Fabrics are not only for decoration and comfort; technical textiles are utilized in a vehicle’s safety systems, namely seat belts and airbags. Flat-woven airbag materials are typically silicone-coated to obtain the desired air permeability and must be laser-cut to shape before stitching the parts together. One-piece-woven (OPW) airbags also require trimming, for which a laser is the ideal tool. In both cases the non-contact nature of the process means that handling of the fabric is minimized and the silicone coating is therefore less likely to incur any damage, which may compromise the integrity of the airbag.
As the automotive industry evolves, car manufacturers are constantly using lasers in new ways. The industry is currently undergoing a radical change towards electric and hybrid vehicles, with the introduction of the so-called “e-mobility” concept – namely the replacement of traditional internal combustion engines with electric drivetrain technology. This requires manufacturers to adopt a host of new components and manufacturing processes.
Electric motors utilize copper “hairpins” – thick, rectangular copper wires that generate a magnetic field within the motor’s stator. The hairpins are coated with a dielectric enamel that must be partially removed so that the hairpins can be welded. This process is carried out most effectively with a laser. A galvanometer scanner is used to pass the beam over the required area, turning the hairpin mid-process in order to ablate all sides, while leaving the copper undamaged. Although multiple passes are usually needed to ensure that the metal surface is completely clean and free from residue, the laser process is cleaner and faster than the equivalent mechanical operation.
Luxinar’s offering in the automotive industry is not restricted to industrial laser sources; the MULTISCAN CO2 laser marking system may also be used in various ways. In the rubber seal around car doors or tailgate, there are small drainage holes, each a few millimeters in diameter. These are drilled in the hollow rubber extrusion on the fly, using the MULTISCAN to track the moving product.
Rubber for windscreen wiper blades may be processed in a similar way. The MULTISCAN may also be used for marking various automotive parts with information for identification, traceability or security; these include plastic components, wiper blades, and car windows. Laser marking compares favorably with the alternatives; it eliminates the high consumable costs which are inherent in inkjet printing technology, and also produces a more permanent, indelible mark in most cases. Hot stamping offers permanence and mark quality, but this comes at the expense of flexibility, each mark requiring its own die. Laser marking, on the other hand, is fast, versatile and adaptable; information and graphics to be marked can be changed very easily, with no tooling changes and no downtime.

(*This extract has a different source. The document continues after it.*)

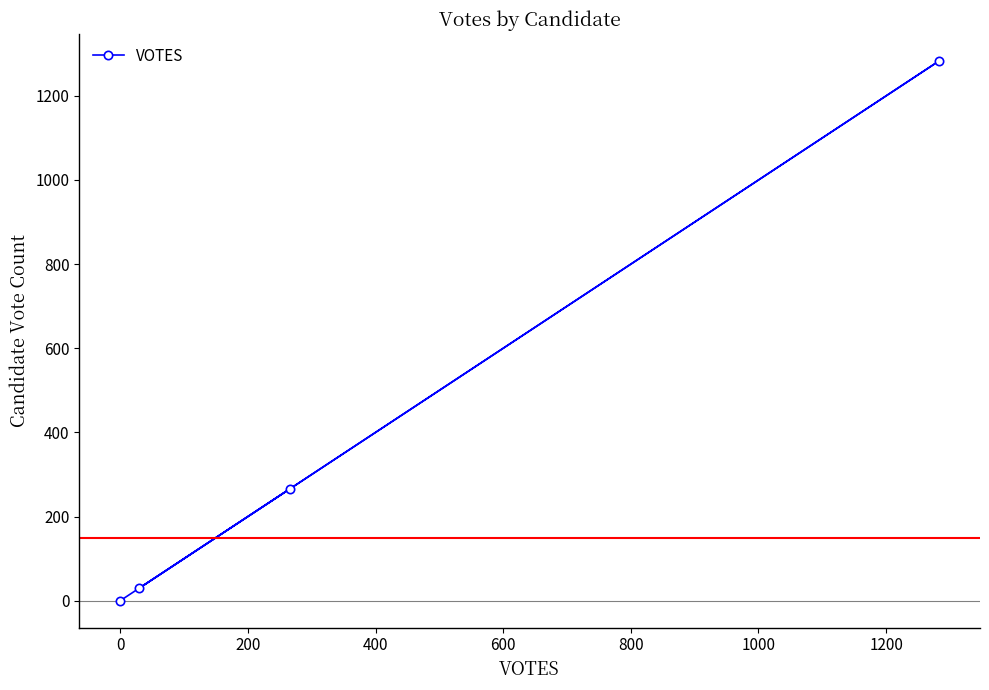

What is the average value?

395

The advantages of laser processing are numerous. As well as delivering consistently good quality and reliability, laser processing is highly flexible, and adaptable to the huge diversity of components, materials and processes used within the automotive industry. Lasers can cut, drill, mark, weld, scribe and ablate; in other words, laser technology is endlessly versatile, making it an essential part of an industry which is constantly driving forward.